(Reuters) - Staff at scores of government hospitals across Myanmar stopped work on Wednesday or wore red ribbons in shows of protest against the military coup that ousted elected leader Aung San Suu Kyi and cut short a transition to democracy.
The civil disobedience campaign is one of the first signs of public opposition to the military takeover on Monday, which drew fresh condemnation from the United States and other Western countries at a G7 meeting.
The newly formed Myanmar Civil Disobedience Movement said in a statement doctors at 70 hospitals and medical departments in 30 towns had joined the protest.

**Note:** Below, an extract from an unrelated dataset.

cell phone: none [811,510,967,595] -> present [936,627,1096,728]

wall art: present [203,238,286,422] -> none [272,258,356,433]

It accused the army of putting its interests above people’s hardships during a coronavirus outbreak that has killed more than 3,100 people in Myanmar, one of the highest tolls in Southeast Asia.
“We really cannot accept this,” said 49-year-old Myo Myo Mon, who was among the doctors who stopped work to protest.

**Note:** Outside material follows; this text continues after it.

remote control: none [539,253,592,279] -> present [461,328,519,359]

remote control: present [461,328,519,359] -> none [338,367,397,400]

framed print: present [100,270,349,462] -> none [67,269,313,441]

“We will do this in a sustainable way, we will do it in a non-violent way ... This is the route our state counselor desires,” she said, referring to Suu Kyi by her title.
Reuters was unable to reach the government for comment on the civil disobedience campaign which also won support from student and youth groups.

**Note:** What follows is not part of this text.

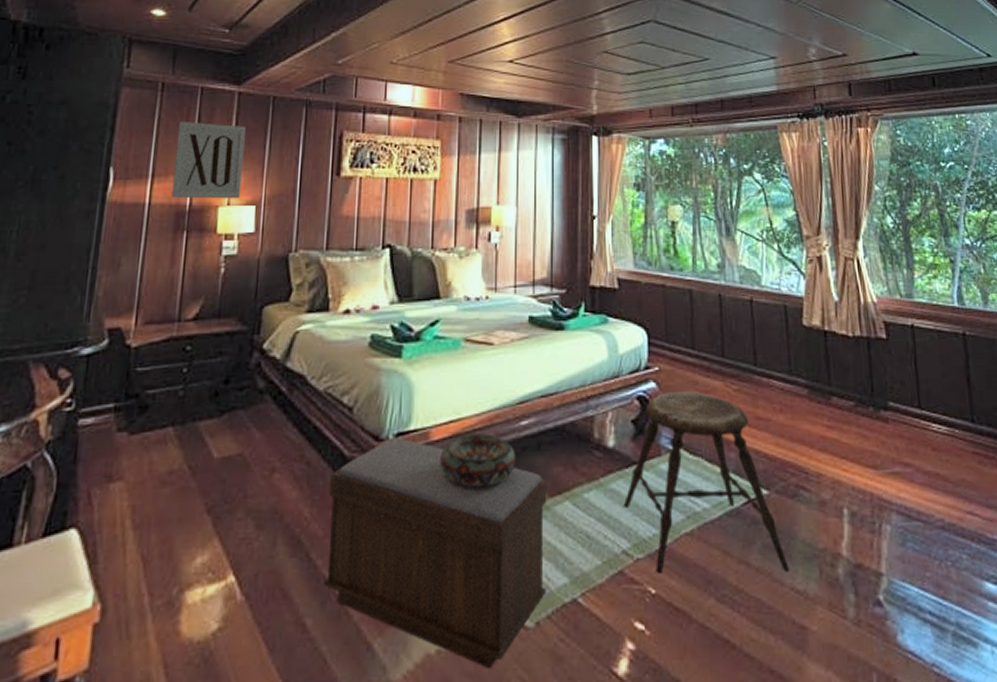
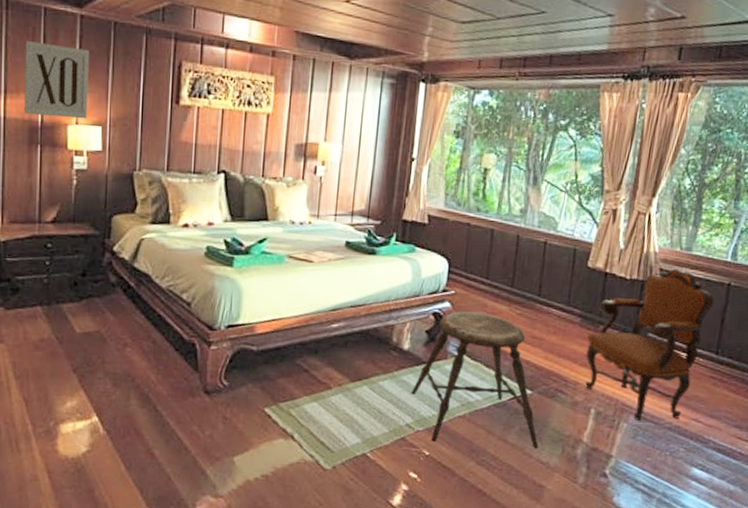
bench: present [323,437,547,669] -> none [167,328,350,493]
decorative bowl: present [440,434,515,488] -> none [263,331,326,371]
armchair: none [820,320,953,520] -> present [585,268,714,420]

Suu Kyi’s National League for Democracy (NLD) party said in a statement that its offices had been raided in several regions and urged authorities to stop what it called unlawful acts after its victory in a Nov. 8 election.
Army chief Min Aung Hlaing seized power before the new parliament’s first sitting on Monday on the grounds of fraud in the election, which the electoral commission had said was fair.
NEW RULING COUNCIL
Consolidating its hold, the junta unveiled a new governing council including eight generals. It resembled the ruling apparatus under previous juntas that had ruled Myanmar for nearly half a century until 2011.
Nobel Peace laureate Suu Kyi, 75, remains in detention despite international calls for her immediate release. An NLD official said he had learned she was under house arrest in the capital, Naypyidaw, and was in good health.
The latest coup is a massive blow to hopes the impoverished country of 54 million people was on the path to stable democracy.
The Group of Seven largest developed economies condemned the coup and said the election result must be respected.
“We call upon the military to immediately end the state of emergency, restore power to the democratically-elected government, to release all those unjustly detained and to respect human rights and the rule of law,” the G7 said in a statement.
In Japan, thousands of demonstrators from Myanmar demanded a harder stance against the coup.
China has not specifically condemned the coup in its neighbour but the foreign ministry rejected the suggestion that it supported or gave tacit consent to it.
“We wish that all sides in Myanmar can appropriately resolve their differences and uphold political and social stability,” foreign ministry spokesman Wang Wenbin told a briefing.
At the United Nations on Tuesday, its special envoy for Myanmar, Christine Schraner Burgener, urged the Security Council to “collectively send a clear signal in support of democracy in Myanmar”.
The council is negotiating a possible statement that would condemn the coup, call for the military to respect the rule of law and human rights, and immediately release those unlawfully detained, diplomats said. Consensus is needed in the 15-member council for such statements.
UN CONSENSUS DIFFICULT
A diplomat with China’s U.N. mission said it would be difficult to reach consensus on the draft statement and that any action should avoid “escalating the tension or further complicating the situation”.
U.S. President Joe Biden has threatened to reimpose sanctions on the generals who seized power.
U.S. Army General Mark Milley, chairman of the Joint Chiefs of Staff, tried but was unable to connect to Myanmar’s military following the coup.
Suu Kyi endured about 15 years of house arrest between 1989 and 2010 as she led the country’s democracy movement.
The military had ruled from 1962 until her party came to power in 2015 under a constitution that guarantees the generals a major role in government.
Her international standing as a human rights champion was badly damaged over the expulsion of hundreds of thousands of Rohingya Muslims in 2017 and her defence of the military against accusations of genocide.
U.N. diplomats say they are concerned for the future of the Rohingya minority still in Myanmar as well as hundreds of thousands of refugees in neighbouring Bangladesh.
“If we go back now, there is no security for our lives and property. We need help from the U.N. We can’t go back alone,” said Rohingya refugee, Absarul Zaman, at a camp in Bangladesh.